What needs to be done: Convert every line of all the items below into one JSON list of strings, one string per line, leaving out blank lines.

Stored data:
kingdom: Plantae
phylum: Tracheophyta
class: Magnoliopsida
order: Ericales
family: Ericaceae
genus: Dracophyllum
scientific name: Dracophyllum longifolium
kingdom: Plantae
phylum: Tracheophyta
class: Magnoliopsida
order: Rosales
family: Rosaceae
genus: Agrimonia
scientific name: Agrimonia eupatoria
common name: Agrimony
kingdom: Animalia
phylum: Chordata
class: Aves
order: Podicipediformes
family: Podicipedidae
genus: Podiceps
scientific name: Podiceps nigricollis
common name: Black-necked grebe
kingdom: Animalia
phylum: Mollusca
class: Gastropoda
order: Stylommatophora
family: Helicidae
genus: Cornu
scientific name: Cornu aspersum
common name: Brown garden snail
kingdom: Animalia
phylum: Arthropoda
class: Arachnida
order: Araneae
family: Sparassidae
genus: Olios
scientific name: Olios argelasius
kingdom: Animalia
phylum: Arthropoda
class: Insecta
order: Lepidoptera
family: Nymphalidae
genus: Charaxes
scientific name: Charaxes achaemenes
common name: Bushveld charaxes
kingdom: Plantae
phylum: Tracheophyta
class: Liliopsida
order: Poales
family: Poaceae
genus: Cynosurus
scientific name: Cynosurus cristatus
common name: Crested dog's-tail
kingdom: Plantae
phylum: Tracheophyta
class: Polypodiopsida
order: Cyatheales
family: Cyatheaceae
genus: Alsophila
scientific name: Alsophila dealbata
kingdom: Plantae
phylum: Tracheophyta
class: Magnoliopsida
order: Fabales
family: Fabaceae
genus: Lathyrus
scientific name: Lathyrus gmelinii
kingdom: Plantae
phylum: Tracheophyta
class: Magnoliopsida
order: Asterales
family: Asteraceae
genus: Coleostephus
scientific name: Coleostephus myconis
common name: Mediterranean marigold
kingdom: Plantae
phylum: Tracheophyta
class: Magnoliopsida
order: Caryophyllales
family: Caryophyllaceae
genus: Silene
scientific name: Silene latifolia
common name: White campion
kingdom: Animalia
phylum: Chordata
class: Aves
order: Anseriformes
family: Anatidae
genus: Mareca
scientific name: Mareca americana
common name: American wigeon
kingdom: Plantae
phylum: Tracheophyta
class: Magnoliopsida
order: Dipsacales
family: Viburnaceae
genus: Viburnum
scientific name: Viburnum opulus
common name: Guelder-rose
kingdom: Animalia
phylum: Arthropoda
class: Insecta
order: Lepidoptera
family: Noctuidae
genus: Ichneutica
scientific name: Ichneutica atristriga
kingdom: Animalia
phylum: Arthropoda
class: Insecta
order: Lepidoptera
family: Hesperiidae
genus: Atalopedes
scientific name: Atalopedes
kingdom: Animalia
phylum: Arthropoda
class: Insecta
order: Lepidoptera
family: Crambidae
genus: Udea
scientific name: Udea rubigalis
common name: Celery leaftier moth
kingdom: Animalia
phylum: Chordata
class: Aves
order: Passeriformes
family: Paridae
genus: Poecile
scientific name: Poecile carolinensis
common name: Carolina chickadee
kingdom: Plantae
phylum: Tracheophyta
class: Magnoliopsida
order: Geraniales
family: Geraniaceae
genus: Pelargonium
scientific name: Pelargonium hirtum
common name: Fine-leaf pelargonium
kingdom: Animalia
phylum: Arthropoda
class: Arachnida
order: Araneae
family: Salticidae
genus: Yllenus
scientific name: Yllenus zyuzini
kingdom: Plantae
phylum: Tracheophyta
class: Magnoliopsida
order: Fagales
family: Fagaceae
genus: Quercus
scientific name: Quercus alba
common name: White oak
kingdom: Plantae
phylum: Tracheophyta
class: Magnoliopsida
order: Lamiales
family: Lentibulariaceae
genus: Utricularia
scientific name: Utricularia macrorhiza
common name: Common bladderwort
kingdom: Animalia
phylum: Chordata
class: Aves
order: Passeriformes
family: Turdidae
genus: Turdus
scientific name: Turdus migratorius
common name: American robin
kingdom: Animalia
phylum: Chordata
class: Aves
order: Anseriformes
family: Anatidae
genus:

The result:
[
  "kingdom: Plantae",
  "phylum: Tracheophyta",
  "class: Magnoliopsida",
  "order: Ericales",
  "family: Ericaceae",
  "genus: Dracophyllum",
  "scientific name: Dracophyllum longifolium",
  "kingdom: Plantae",
  "phylum: Tracheophyta",
  "class: Magnoliopsida",
  "order: Rosales",
  "family: Rosaceae",
  "genus: Agrimonia",
  "scientific name: Agrimonia eupatoria",
  "common name: Agrimony",
  "kingdom: Animalia",
  "phylum: Chordata",
  "class: Aves",
  "order: Podicipediformes",
  "family: Podicipedidae",
  "genus: Podiceps",
  "scientific name: Podiceps nigricollis",
  "common name: Black-necked grebe",
  "kingdom: Animalia",
  "phylum: Mollusca",
  "class: Gastropoda",
  "order: Stylommatophora",
  "family: Helicidae",
  "genus: Cornu",
  "scientific name: Cornu aspersum",
  "common name: Brown garden snail",
  "kingdom: Animalia",
  "phylum: Arthropoda",
  "class: Arachnida",
  "order: Araneae",
  "family: Sparassidae",
  "genus: Olios",
  "scientific name: Olios argelasius",
  "kingdom: Animalia",
  "phylum: Arthropoda",
  "class: Insecta",
  "order: Lepidoptera",
  "family: Nymphalidae",
  "genus: Charaxes",
  "scientific name: Charaxes achaemenes",
  "common name: Bushveld charaxes",
  "kingdom: Plantae",
  "phylum: Tracheophyta",
  "class: Liliopsida",
  "order: Poales",
  "family: Poaceae",
  "genus: Cynosurus",
  "scientific name: Cynosurus cristatus",
  "common name: Crested dog's-tail",
  "kingdom: Plantae",
  "phylum: Tracheophyta",
  "class: Polypodiopsida",
  "order: Cyatheales",
  "family: Cyatheaceae",
  "genus: Alsophila",
  "scientific name: Alsophila dealbata",
  "kingdom: Plantae",
  "phylum: Tracheophyta",
  "class: Magnoliopsida",
  "order: Fabales",
  "family: Fabaceae",
  "genus: Lathyrus",
  "scientific name: Lathyrus gmelinii",
  "kingdom: Plantae",
  "phylum: Tracheophyta",
  "class: Magnoliopsida",
  "order: Asterales",
  "family: Asteraceae",
  "genus: Coleostephus",
  "scientific name: Coleostephus myconis",
  "common name: Mediterranean marigold",
  "kingdom: Plantae",
  "phylum: Tracheophyta",
  "class: Magnoliopsida",
  "order: Caryophyllales",
  "family: Caryophyllaceae",
  "genus: Silene",
  "scientific name: Silene latifolia",
  "common name: White campion",
  "kingdom: Animalia",
  "phylum: Chordata",
  "class: Aves",
  "order: Anseriformes",
  "family: Anatidae",
  "genus: Mareca",
  "scientific name: Mareca americana",
  "common name: American wigeon",
  "kingdom: Plantae",
  "phylum: Tracheophyta",
  "class: Magnoliopsida",
  "order: Dipsacales",
  "family: Viburnaceae",
  "genus: Viburnum",
  "scientific name: Viburnum opulus",
  "common name: Guelder-rose",
  "kingdom: Animalia",
  "phylum: Arthropoda",
  "class: Insecta",
  "order: Lepidoptera",
  "family: Noctuidae",
  "genus: Ichneutica",
  "scientific name: Ichneutica atristriga",
  "kingdom: Animalia",
  "phylum: Arthropoda",
  "class: Insecta",
  "order: Lepidoptera",
  "family: Hesperiidae",
  "genus: Atalopedes",
  "scientific name: Atalopedes",
  "kingdom: Animalia",
  "phylum: Arthropoda",
  "class: Insecta",
  "order: Lepidoptera",
  "family: Crambidae",
  "genus: Udea",
  "scientific name: Udea rubigalis",
  "common name: Celery leaftier moth",
  "kingdom: Animalia",
  "phylum: Chordata",
  "class: Aves",
  "order: Passeriformes",
  "family: Paridae",
  "genus: Poecile",
  "scientific name: Poecile carolinensis",
  "common name: Carolina chickadee",
  "kingdom: Plantae",
  "phylum: Tracheophyta",
  "class: Magnoliopsida",
  "order: Geraniales",
  "family: Geraniaceae",
  "genus: Pelargonium",
  "scientific name: Pelargonium hirtum",
  "common name: Fine-leaf pelargonium",
  "kingdom: Animalia",
  "phylum: Arthropoda",
  "class: Arachnida",
  "order: Araneae",
  "family: Salticidae",
  "genus: Yllenus",
  "scientific name: Yllenus zyuzini",
  "kingdom: Plantae",
  "phylum: Tracheophyta",
  "class: Magnoliopsida",
  "order: Fagales",
  "family: Fagaceae",
  "genus: Quercus",
  "scientific name: Quercus alba",
  "common name: White oak",
  "kingdom: Plantae",
  "phylum: Tracheophyta",
  "class: Magnoliopsida",
  "order: Lamiales",
  "family: Lentibulariaceae",
  "genus: Utricularia",
  "scientific name: Utricularia macrorhiza",
  "common name: Common bladderwort",
  "kingdom: Animalia",
  "phylum: Chordata",
  "class: Aves",
  "order: Passeriformes",
  "family: Turdidae",
  "genus: Turdus",
  "scientific name: Turdus migratorius",
  "common name: American robin",
  "kingdom: Animalia",
  "phylum: Chordata",
  "class: Aves",
  "order: Anseriformes",
  "family: Anatidae",
  "genus:"
]